In a post-Covid world, micro-insurance addresses flexibility in cash flow, says Income’s chief digital officer Peter Tay. A product like SNACK can lower the entry barrier for consumers to build up their insurance portfolio, despite diverse financial backgrounds.
In addition, the top three banks in Singapore by total assets—DBS Bank, OCBC Bank, United Overseas Bank (UOB)—and Standard Chartered Bank cut their interest rates for their flagship savings accounts in the first week of July.
10 Tips on How to Start the Term Life Insurance Journey with Mixed Experiences
Naturally, consumers would be more keen to explore newer and more flexible options to maximise their savings. This could play to Singlife’s and other life insurers’ advantage. However, the general low interest rate environment doesn’t mean financial products offered by insurers, especially guaranteed return savings ones, could remain unaffected for long.
According to Kapron, there may be an initial wave of consumers moving from banks’ savings products to the ones offered by insurers. But sooner or later, insurers may have to adjust their returns as well.
“The banks can only lend at a certain rate (between 4.25% and 6.25%), which in turn affects the interest rates of savings deposit accounts, as banks seek to maintain their profitability. And the insurance industry is no exception to such a rule in the financial world,” says Kapron.
de Oude is not too worried, though. Compared to banks, he says, insurers have a much wider avenue to invest on behalf of their customers. “Clearly, markets are not what they were, and interest rates are very low. Singlife invests the customers’ account values in a portfolio of assets to create stability and liquidity. Short-term fixed income investments form a significant part of this portfolio.”

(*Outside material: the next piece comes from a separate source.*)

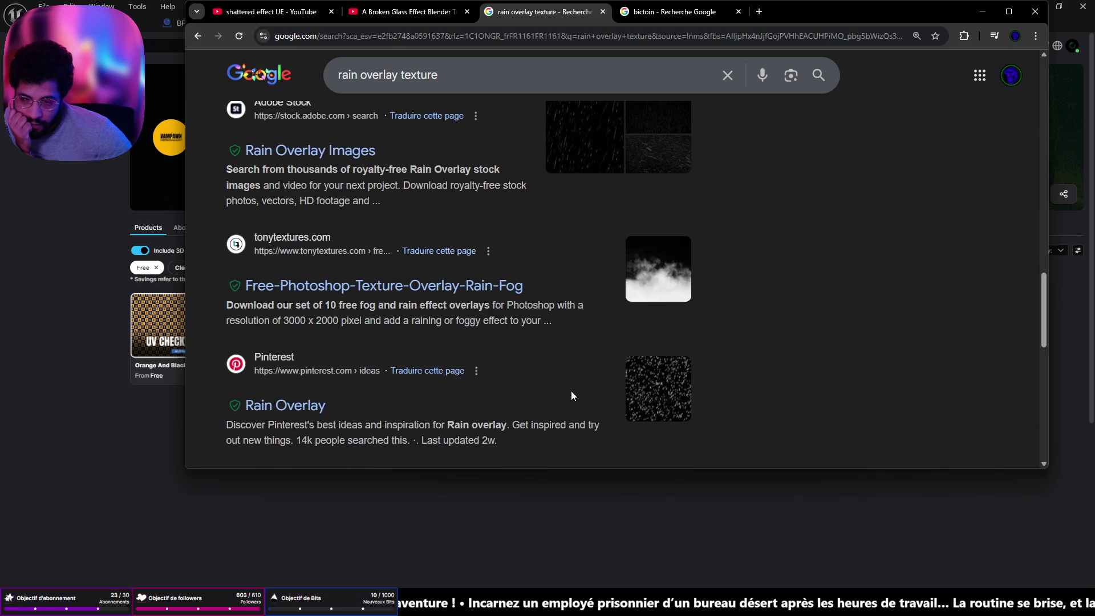
{"action": "scroll", "coordinate": [572, 395], "scroll_direction": "down", "scroll_amount": 4}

Singlife has to quickly establish its branding across Singapore. In a competitive market like the Lion City, consumers are highly likely to trust a significant portion of their savings with an established insurer. It helps that Singlife has a life insurer licence from regulator MAS (We’ve written about Singapore’s digital banking landscape).
The city-state boasts a high insurance penetration of 7.82% (premiums as a % of GDP), slightly ahead of the global average of 6.1%, according to a 2019 report by Swiss Re Institute, the research arm of Zurich-headquartered reinsurer Swiss Re.
In other words, many people in the country have their savings tied up with insurers. Which is why the regulator had carefully put together a risk-based supervision to evaluate insurers. “The last thing that the government wants is allowing the insurance industry to fail,” says Kapron.
Meanwhile, de Oude hints that Singlife is looking to roll out a new product in the third quarter of 2020, while keeping an eye out for potential acquisitions.
It already snapped up the business portfolio of Zurich Life Singapore in January 2018, giving it scale, some cash, and revenue, as the portfolio contained policies worth S$6 billion (US$4.3 billion). de Oude says he would look to make similar acquisitions in other markets to “build on an existing scale”. The same goes for markets where licences are hard to be acquired.